• [Task description] Reproduce verbatim the stretch of the items from their start through the line containing "widerrufen bzw. verwalten. Weitere", both ends included.

• [Material provided]
-=-=-=-=-
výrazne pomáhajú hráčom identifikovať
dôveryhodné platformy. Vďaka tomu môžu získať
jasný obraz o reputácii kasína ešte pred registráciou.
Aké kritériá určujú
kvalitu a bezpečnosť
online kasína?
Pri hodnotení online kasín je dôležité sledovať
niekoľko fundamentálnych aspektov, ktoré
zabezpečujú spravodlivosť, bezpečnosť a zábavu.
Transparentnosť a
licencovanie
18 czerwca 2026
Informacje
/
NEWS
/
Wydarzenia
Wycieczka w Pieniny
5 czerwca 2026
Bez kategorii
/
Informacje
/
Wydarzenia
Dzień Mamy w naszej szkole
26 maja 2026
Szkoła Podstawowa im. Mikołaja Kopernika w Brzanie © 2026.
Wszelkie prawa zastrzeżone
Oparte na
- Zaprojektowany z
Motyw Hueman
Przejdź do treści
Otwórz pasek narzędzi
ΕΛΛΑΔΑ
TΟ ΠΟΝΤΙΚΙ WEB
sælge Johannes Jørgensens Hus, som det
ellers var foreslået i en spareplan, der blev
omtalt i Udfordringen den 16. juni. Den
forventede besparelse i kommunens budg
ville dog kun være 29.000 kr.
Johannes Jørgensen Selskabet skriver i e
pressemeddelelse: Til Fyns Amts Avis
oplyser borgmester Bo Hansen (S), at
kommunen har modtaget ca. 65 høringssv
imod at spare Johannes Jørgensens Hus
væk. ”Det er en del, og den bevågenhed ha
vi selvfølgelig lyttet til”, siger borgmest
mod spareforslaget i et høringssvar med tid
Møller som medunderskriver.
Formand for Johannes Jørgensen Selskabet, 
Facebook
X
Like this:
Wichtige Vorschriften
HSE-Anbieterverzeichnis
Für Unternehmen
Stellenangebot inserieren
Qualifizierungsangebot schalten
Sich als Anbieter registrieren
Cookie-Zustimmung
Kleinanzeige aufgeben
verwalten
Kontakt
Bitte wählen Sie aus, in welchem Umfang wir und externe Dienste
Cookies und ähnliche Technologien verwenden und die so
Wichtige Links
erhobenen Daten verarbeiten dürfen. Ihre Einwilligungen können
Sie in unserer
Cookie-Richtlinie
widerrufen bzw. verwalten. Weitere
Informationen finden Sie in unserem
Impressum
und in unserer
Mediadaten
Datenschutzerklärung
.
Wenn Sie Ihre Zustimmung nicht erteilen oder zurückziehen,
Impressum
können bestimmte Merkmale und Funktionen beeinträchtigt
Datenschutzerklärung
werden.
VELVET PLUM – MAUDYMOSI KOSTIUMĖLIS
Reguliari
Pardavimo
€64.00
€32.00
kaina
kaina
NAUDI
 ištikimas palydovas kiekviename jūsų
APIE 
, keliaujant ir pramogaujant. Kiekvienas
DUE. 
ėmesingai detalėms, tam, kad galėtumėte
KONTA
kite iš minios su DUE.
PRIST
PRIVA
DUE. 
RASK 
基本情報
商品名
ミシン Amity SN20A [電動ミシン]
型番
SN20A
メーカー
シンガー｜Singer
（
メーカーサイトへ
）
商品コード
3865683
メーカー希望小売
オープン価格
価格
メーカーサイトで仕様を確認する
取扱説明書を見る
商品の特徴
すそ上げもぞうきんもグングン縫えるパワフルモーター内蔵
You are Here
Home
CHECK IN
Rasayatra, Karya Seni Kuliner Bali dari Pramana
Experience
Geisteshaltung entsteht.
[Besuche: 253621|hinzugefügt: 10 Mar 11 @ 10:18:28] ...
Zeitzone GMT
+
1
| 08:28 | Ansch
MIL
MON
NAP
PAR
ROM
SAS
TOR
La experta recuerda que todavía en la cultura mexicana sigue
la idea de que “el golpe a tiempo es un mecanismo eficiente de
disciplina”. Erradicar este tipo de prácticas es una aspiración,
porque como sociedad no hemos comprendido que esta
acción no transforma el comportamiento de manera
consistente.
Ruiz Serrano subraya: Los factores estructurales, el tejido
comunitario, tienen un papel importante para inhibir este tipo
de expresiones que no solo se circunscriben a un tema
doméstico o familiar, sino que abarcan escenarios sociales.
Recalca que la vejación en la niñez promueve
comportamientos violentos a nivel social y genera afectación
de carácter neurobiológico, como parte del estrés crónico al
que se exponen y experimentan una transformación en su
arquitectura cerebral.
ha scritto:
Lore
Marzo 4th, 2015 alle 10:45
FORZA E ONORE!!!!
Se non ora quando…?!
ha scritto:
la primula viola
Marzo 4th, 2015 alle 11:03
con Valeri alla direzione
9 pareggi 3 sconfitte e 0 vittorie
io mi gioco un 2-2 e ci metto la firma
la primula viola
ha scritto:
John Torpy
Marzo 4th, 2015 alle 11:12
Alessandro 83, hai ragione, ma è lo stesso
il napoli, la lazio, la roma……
-=-=-=-=-
• [Answer to the problem]
výrazne pomáhajú hráčom identifikovať
dôveryhodné platformy. Vďaka tomu môžu získať
jasný obraz o reputácii kasína ešte pred registráciou.
Aké kritériá určujú
kvalitu a bezpečnosť
online kasína?
Pri hodnotení online kasín je dôležité sledovať
niekoľko fundamentálnych aspektov, ktoré
zabezpečujú spravodlivosť, bezpečnosť a zábavu.
Transparentnosť a
licencovanie
18 czerwca 2026
Informacje
/
NEWS
/
Wydarzenia
Wycieczka w Pieniny
5 czerwca 2026
Bez kategorii
/
Informacje
/
Wydarzenia
Dzień Mamy w naszej szkole
26 maja 2026
Szkoła Podstawowa im. Mikołaja Kopernika w Brzanie © 2026.
Wszelkie prawa zastrzeżone
Oparte na
- Zaprojektowany z
Motyw Hueman
Przejdź do treści
Otwórz pasek narzędzi
ΕΛΛΑΔΑ
TΟ ΠΟΝΤΙΚΙ WEB
sælge Johannes Jørgensens Hus, som det
ellers var foreslået i en spareplan, der blev
omtalt i Udfordringen den 16. juni. Den
forventede besparelse i kommunens budg
ville dog kun være 29.000 kr.
Johannes Jørgensen Selskabet skriver i e
pressemeddelelse: Til Fyns Amts Avis
oplyser borgmester Bo Hansen (S), at
kommunen har modtaget ca. 65 høringssv
imod at spare Johannes Jørgensens Hus
væk. ”Det er en del, og den bevågenhed ha
vi selvfølgelig lyttet til”, siger borgmest
mod spareforslaget i et høringssvar med tid
Møller som medunderskriver.
Formand for Johannes Jørgensen Selskabet, 
Facebook
X
Like this:
Wichtige Vorschriften
HSE-Anbieterverzeichnis
Für Unternehmen
Stellenangebot inserieren
Qualifizierungsangebot schalten
Sich als Anbieter registrieren
Cookie-Zustimmung
Kleinanzeige aufgeben
verwalten
Kontakt
Bitte wählen Sie aus, in welchem Umfang wir und externe Dienste
Cookies und ähnliche Technologien verwenden und die so
Wichtige Links
erhobenen Daten verarbeiten dürfen. Ihre Einwilligungen können
Sie in unserer
Cookie-Richtlinie
widerrufen bzw. verwalten. Weitere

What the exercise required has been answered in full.